*DIRECTIVE A*
How many lines in the rows below contain the word "locality"? Reply with the number alone.

*EXTRACT TO READ*
----

It is reported that the minimum wage is around 200,000 Bolivars, yet a single basket of groceries including milk, eggs and cheese costs in the region of 770,000 Bolivars, nearly 4 times the minimum monthly wage. Whilst government provide some subsidised basic goods, the ‘outlets’ have become hotspots for vicious crime and citizens have to weigh up the risks of cheaper food against the dangers that face them in the queues. This is what happens when people reach such levels of despair to survive, crime escalates - and rapidly. The alarming surge in crimes such as kidnapping and murder leave most Venezuelans living in fear for their lives on a daily basis, with little in the way of respite considering their underpaid, understaffed and under-trained police force are woefully ill-equipped to deal with the rampant level of criminal activity as a direct result of monetary policy gone wrong.
India is another prime example, where the most recent, and possibly most extreme case of a modern-day war on cash occurred in December 2016. Under the pretence of curbing criminal action and tax evasion, Prime Minister Narendra Modi effectively wiped out 86% of notes in circulation overnight, when he announced the demonetisation of 500 and 1,000 Rupees with immediate effect. Exchange was possible, but within a limited time frame and only up to a certain amount, the rest having to be processed via a bank account. This, in a country where almost half its population has no access to formal banking, let alone a bank account. The ramifications have been nothing short of horrific for the innocents who are left with their life savings now worth literally zero.
Less dramatic examples include the likes of China, where stringent capital controls significantly restrict the movement of money offshore to hedge against a dwindling Yuan. Or closer to home, with Brexit, a shock general election outcome, increased inflation and the Pound dipping in value. The fact remains that money remains a key component of control for governments.
Irrespective of whether you live in the doldrums of the Caracas slums, or comfortably in an apartment in Knightsbridge, your financial status is not immune to the will of the powers that be. As long as your wealth is locked up in the legacy system, financial sovereignty is not ultimately yours.
And this is just one of the reasons bitcoin holds such appeal in tempestuous economic climates. With Bitcoin, you are assured a level of financial security in that your money is removed from the coercion of the centralised system, therefore protected against the likes of political agenda, damaging inflation, demonetisation or capital controls.
An initial coin offering (ICO) is best described as the cryptocurrency industry’s equivalent of a venture funding exercise or an initial public offering (IPO), with a far lower barrier to entry. Blockchain orientated organisations are able to create a coin - a token - that investors can acquire, based on the organisations’ plans for expansion or development and a speculative future value.
In essence, it presents a new mechanism for crowdfunding, but not all ICO tokens are alike. Some may hold application value, others can be traded, and a number may represent an ‘equity share’ in the business in question. Either way, ICOs all make use of blockchain technology for acquisition and trading, and in most instances are bought using Bitcoin.

----

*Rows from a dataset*
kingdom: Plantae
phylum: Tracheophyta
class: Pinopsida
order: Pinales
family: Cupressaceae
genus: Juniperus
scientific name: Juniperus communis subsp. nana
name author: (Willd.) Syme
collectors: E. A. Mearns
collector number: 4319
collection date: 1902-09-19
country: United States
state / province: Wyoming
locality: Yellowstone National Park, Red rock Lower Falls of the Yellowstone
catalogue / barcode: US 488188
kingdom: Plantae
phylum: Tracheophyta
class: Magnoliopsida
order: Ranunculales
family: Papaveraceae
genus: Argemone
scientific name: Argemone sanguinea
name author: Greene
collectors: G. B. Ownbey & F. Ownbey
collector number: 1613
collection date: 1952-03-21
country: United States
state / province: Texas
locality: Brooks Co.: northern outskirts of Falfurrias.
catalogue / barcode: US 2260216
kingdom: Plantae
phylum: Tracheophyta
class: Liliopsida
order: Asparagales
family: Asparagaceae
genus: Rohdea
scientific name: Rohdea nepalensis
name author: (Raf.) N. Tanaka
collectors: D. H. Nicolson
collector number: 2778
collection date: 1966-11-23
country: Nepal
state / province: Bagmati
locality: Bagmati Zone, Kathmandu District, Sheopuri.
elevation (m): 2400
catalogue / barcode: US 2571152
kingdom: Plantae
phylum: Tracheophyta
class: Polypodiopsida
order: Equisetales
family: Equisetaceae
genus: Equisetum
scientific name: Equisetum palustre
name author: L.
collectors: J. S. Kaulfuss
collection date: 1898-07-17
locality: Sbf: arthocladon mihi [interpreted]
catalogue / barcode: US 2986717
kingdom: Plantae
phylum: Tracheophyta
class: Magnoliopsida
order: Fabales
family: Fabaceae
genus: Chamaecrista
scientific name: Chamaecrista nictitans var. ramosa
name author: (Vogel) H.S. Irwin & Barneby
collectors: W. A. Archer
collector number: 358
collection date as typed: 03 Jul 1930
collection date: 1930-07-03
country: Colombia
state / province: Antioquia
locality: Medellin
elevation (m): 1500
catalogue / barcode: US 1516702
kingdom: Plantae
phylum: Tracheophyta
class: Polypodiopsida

----

*DIRECTIVE B*
According to the article above on money and government control, what percentage of notes in circulation did the December 2016 demonetisation in India wipe out?

*FULL ANSWER A*
5

*FULL ANSWER B*
86%